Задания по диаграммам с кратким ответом
******************************
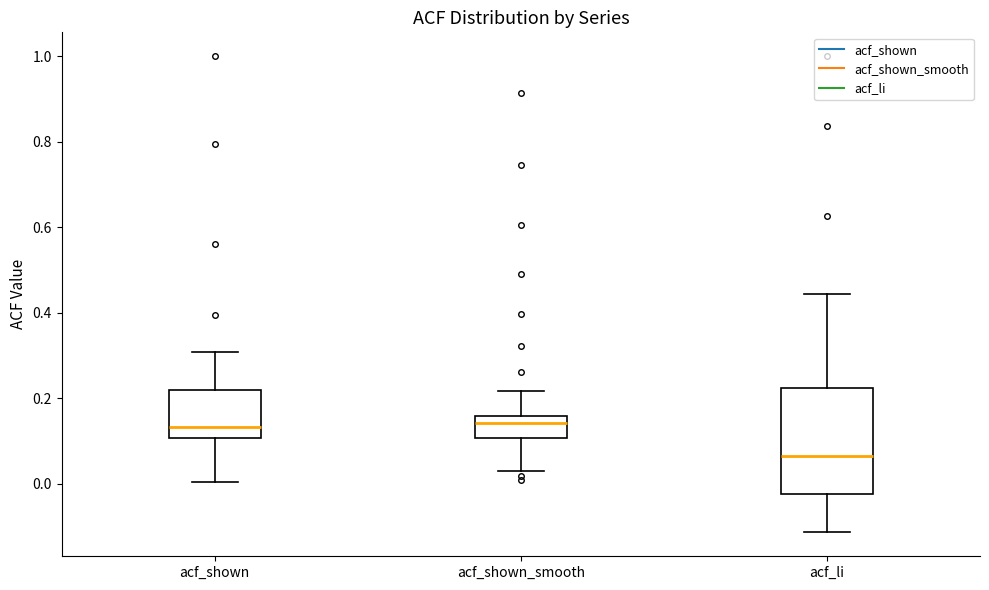

Reading left to right, transcribe this box plot: for each box, give where its median line is, the range the box spans, and where its two whiskers end, as read against the y-axis. The values are not printed on the chart, so give them approximately, as read against the axis.

acf_shown: median 0.14, box 0.10 to 0.22, whiskers 0.00 to 0.30
acf_shown_smooth: median 0.14, box 0.10 to 0.16, whiskers 0.02 to 0.22
acf_li: median 0.06, box -0.02 to 0.22, whiskers -0.12 to 0.44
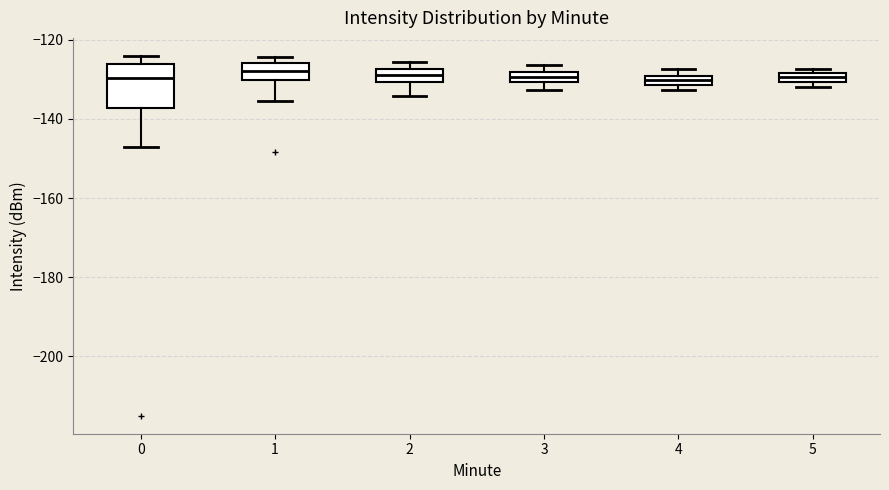

Where does the lower whisker of the box at x = 2 end on the y-axis? The values are not printed on the chart, so give them approximately, as read against the axis.

-134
******************************
[Задание]:
Выпишите из записей все строки, в которых встречается слово «median».

[Результат ниже]:
Reading left to right, transcribe this box plot: for each box, give where its median line is, the range the box spans, and where its two whiskers end, as read against the y-axis. The values are not printed on the chart, so give them approximately, as read against the axis.
acf_shown: median 0.14, box 0.10 to 0.22, whiskers 0.00 to 0.30
acf_shown_smooth: median 0.14, box 0.10 to 0.16, whiskers 0.02 to 0.22
acf_li: median 0.06, box -0.02 to 0.22, whiskers -0.12 to 0.44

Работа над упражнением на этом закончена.